[Data extracted from a collection]

◇ ◇ ◇

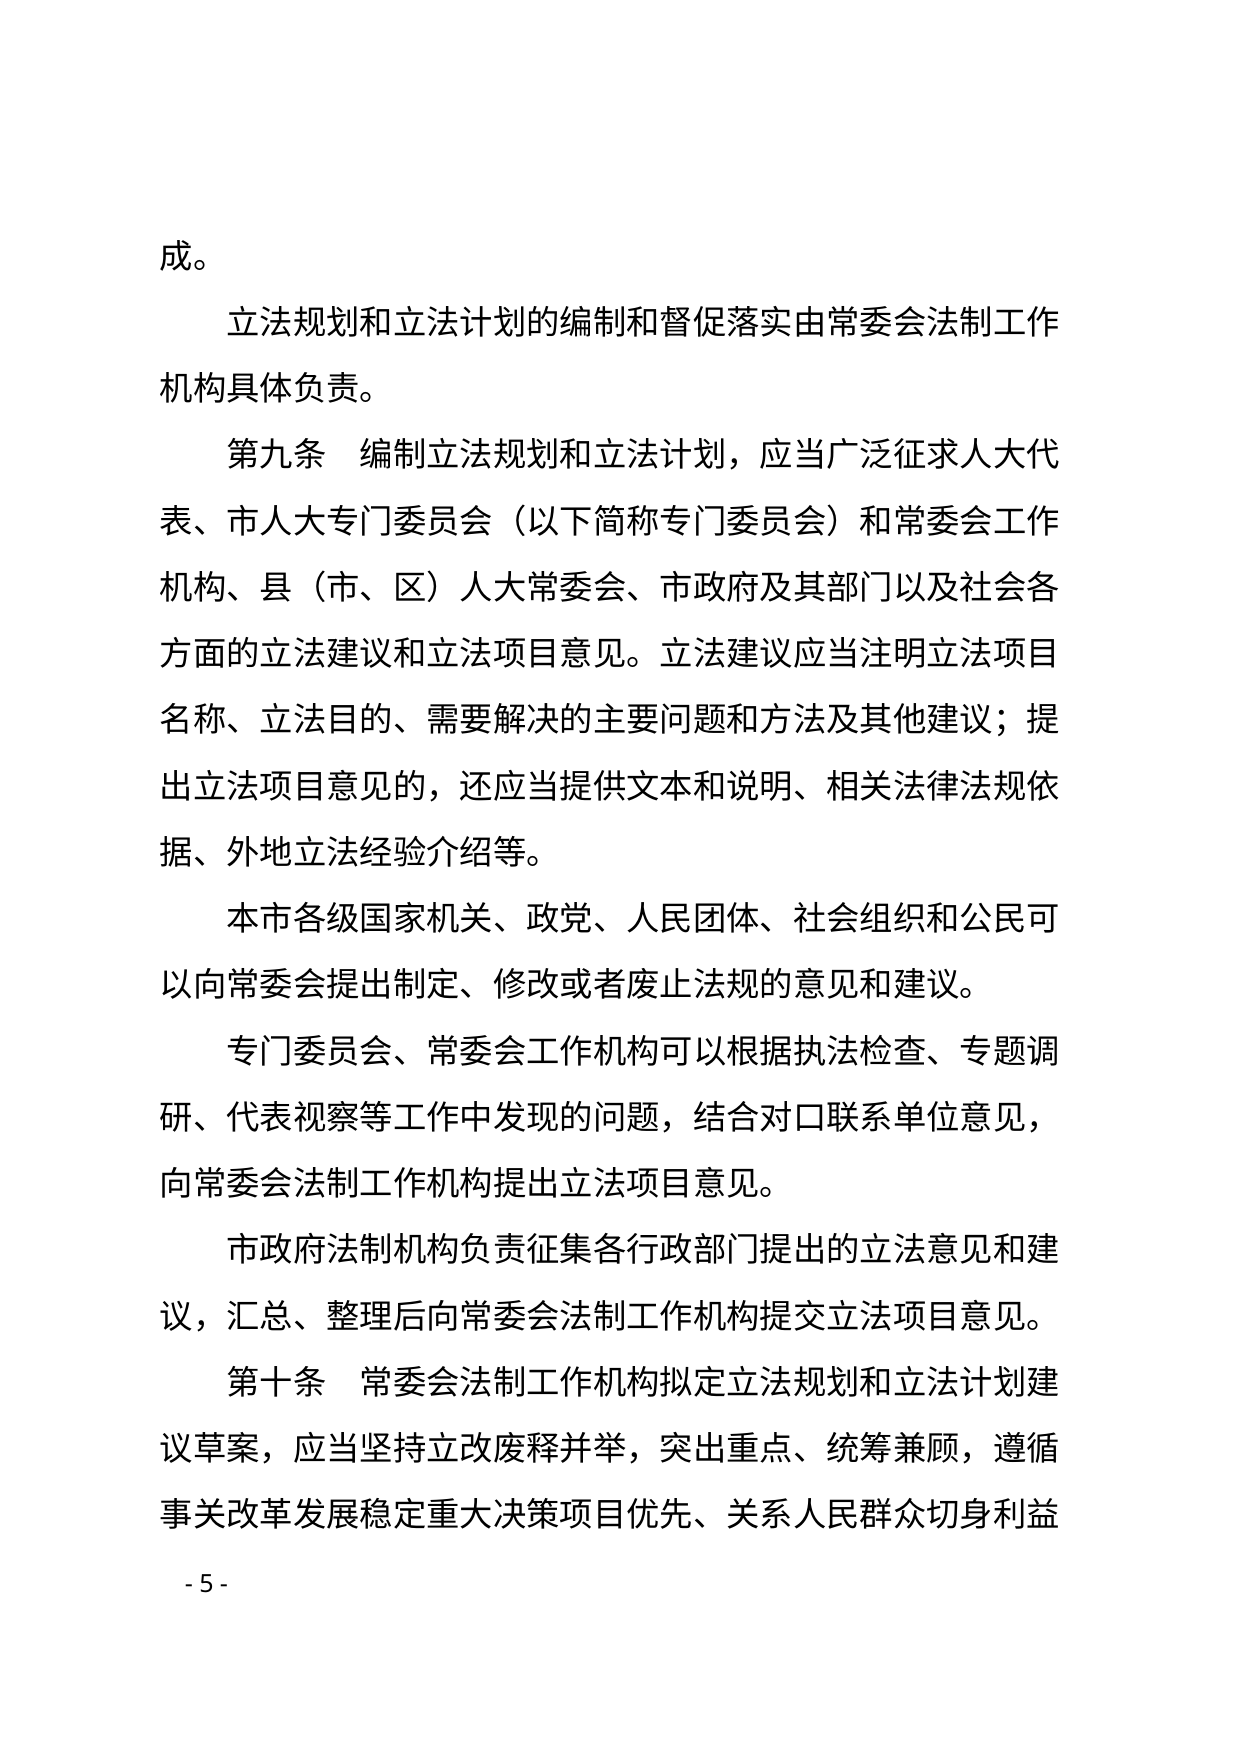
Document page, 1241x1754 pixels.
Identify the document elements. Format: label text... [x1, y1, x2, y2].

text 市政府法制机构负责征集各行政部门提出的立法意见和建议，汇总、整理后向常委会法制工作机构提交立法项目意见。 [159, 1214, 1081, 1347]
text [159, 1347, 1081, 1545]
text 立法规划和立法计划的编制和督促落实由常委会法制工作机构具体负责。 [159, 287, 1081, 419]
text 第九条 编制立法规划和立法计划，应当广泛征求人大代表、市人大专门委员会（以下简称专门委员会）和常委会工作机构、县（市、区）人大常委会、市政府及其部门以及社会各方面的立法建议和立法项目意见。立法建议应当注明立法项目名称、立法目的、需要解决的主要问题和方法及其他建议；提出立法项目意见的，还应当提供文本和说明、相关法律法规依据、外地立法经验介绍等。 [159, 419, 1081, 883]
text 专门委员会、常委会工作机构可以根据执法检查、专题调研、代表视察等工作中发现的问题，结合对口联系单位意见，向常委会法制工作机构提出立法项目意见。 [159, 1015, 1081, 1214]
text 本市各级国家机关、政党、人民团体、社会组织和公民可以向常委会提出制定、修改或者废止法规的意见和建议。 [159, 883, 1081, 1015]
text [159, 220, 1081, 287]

◇ ◇ ◇

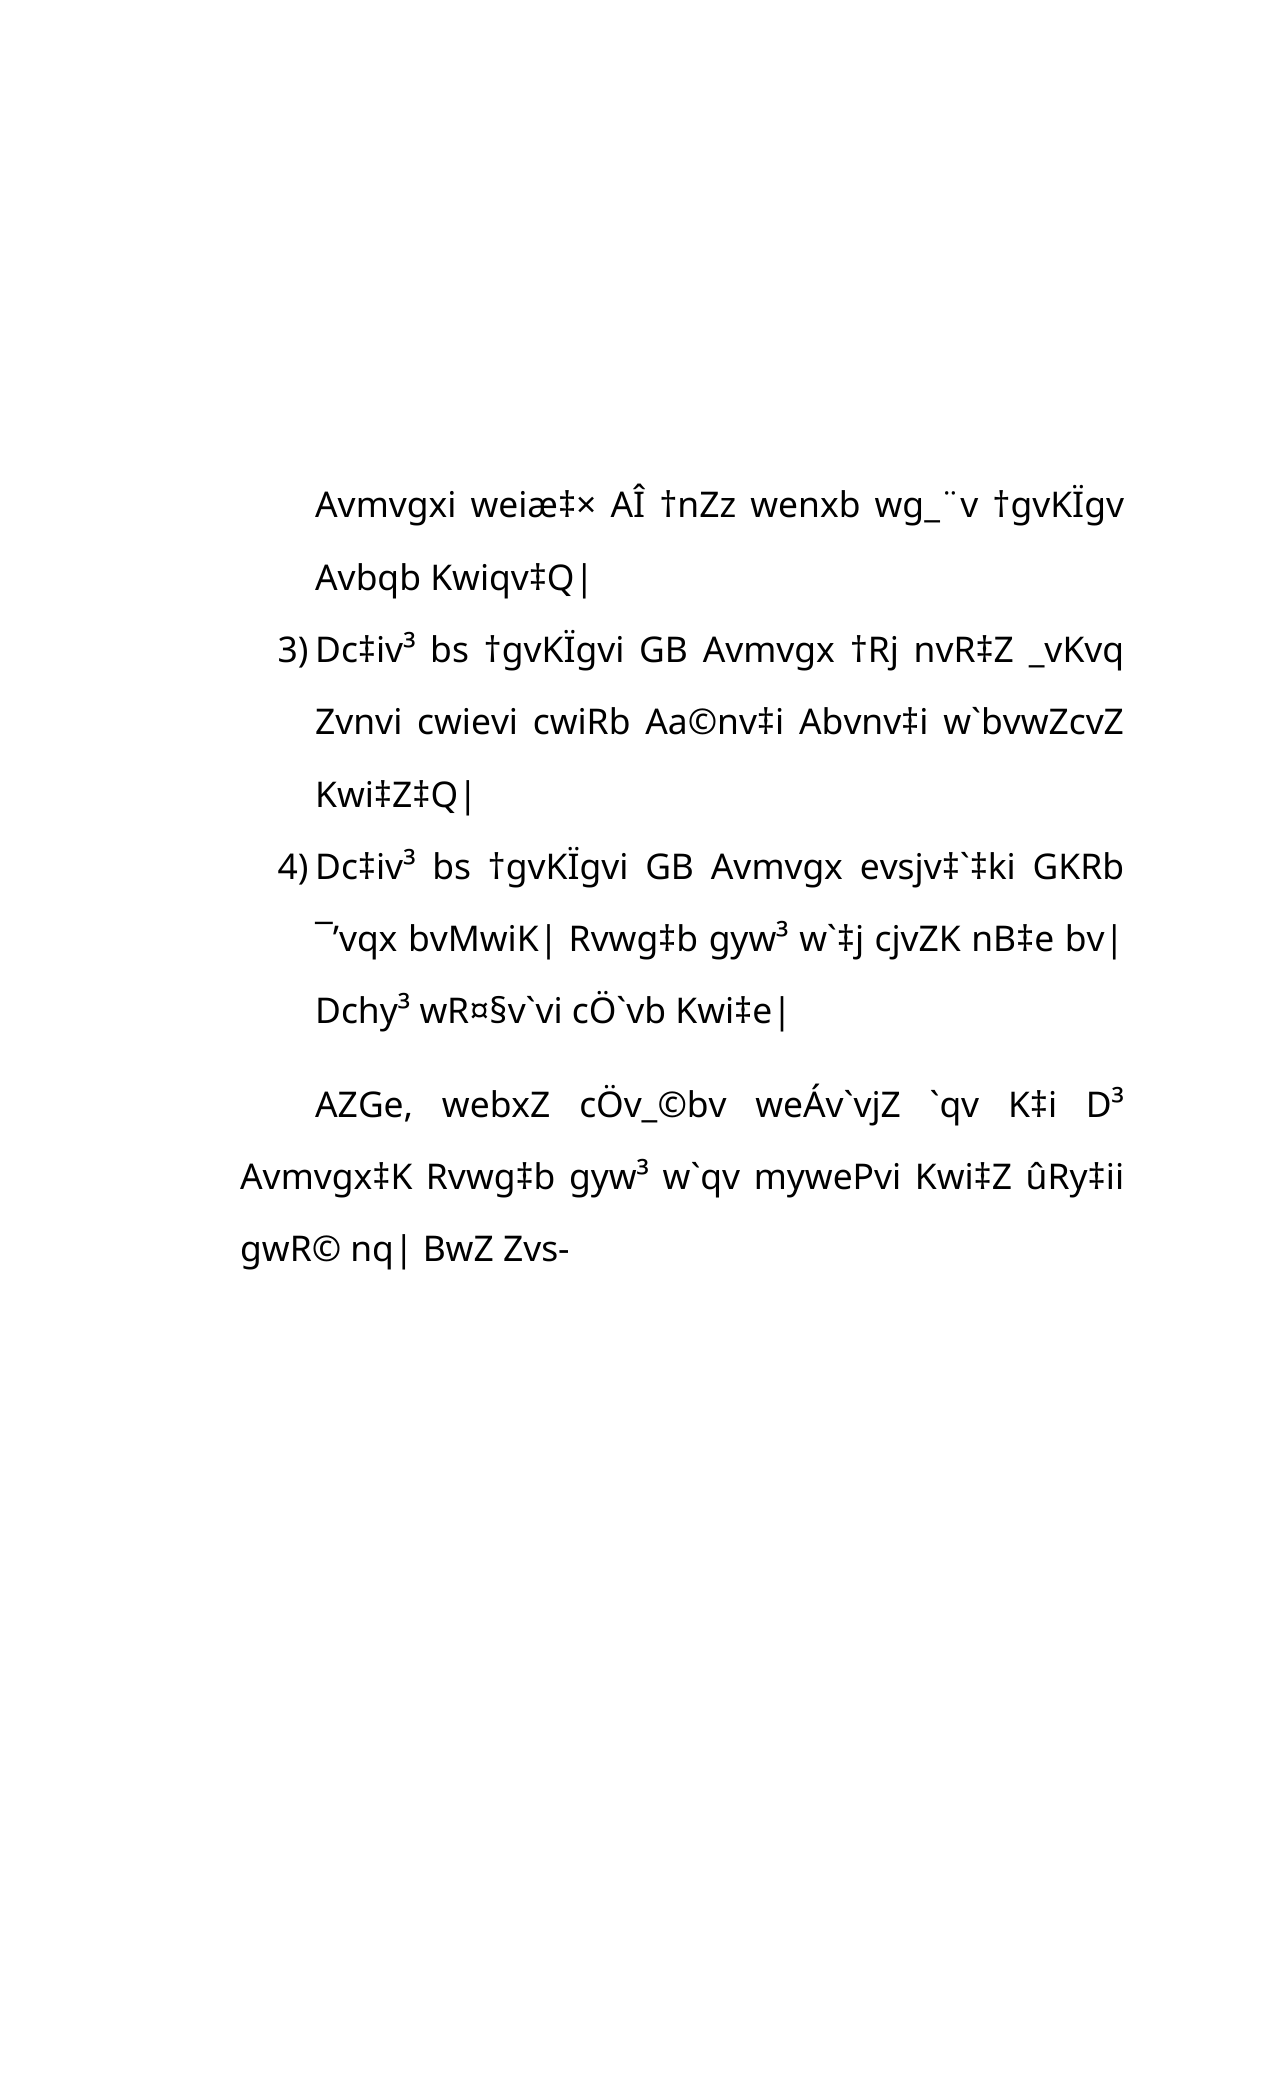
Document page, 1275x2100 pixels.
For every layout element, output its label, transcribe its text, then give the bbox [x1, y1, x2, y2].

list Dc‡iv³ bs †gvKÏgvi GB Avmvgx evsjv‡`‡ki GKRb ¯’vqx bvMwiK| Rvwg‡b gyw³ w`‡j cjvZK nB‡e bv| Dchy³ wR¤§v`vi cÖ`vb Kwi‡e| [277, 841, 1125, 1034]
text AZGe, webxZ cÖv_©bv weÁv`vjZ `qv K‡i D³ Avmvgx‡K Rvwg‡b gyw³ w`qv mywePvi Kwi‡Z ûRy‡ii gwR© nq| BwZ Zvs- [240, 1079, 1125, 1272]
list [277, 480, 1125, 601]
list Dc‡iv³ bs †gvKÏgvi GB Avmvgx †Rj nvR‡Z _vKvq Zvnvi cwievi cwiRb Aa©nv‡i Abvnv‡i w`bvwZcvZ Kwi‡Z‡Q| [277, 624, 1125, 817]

◇ ◇ ◇

__WHAT YOU NEED TO DO__. For each line in the data that contains the string "pixels", give a copy of that line.

__WRITTEN ANSWER__.
Document page, 1241x1754 pixels.
Document page, 1275x2100 pixels.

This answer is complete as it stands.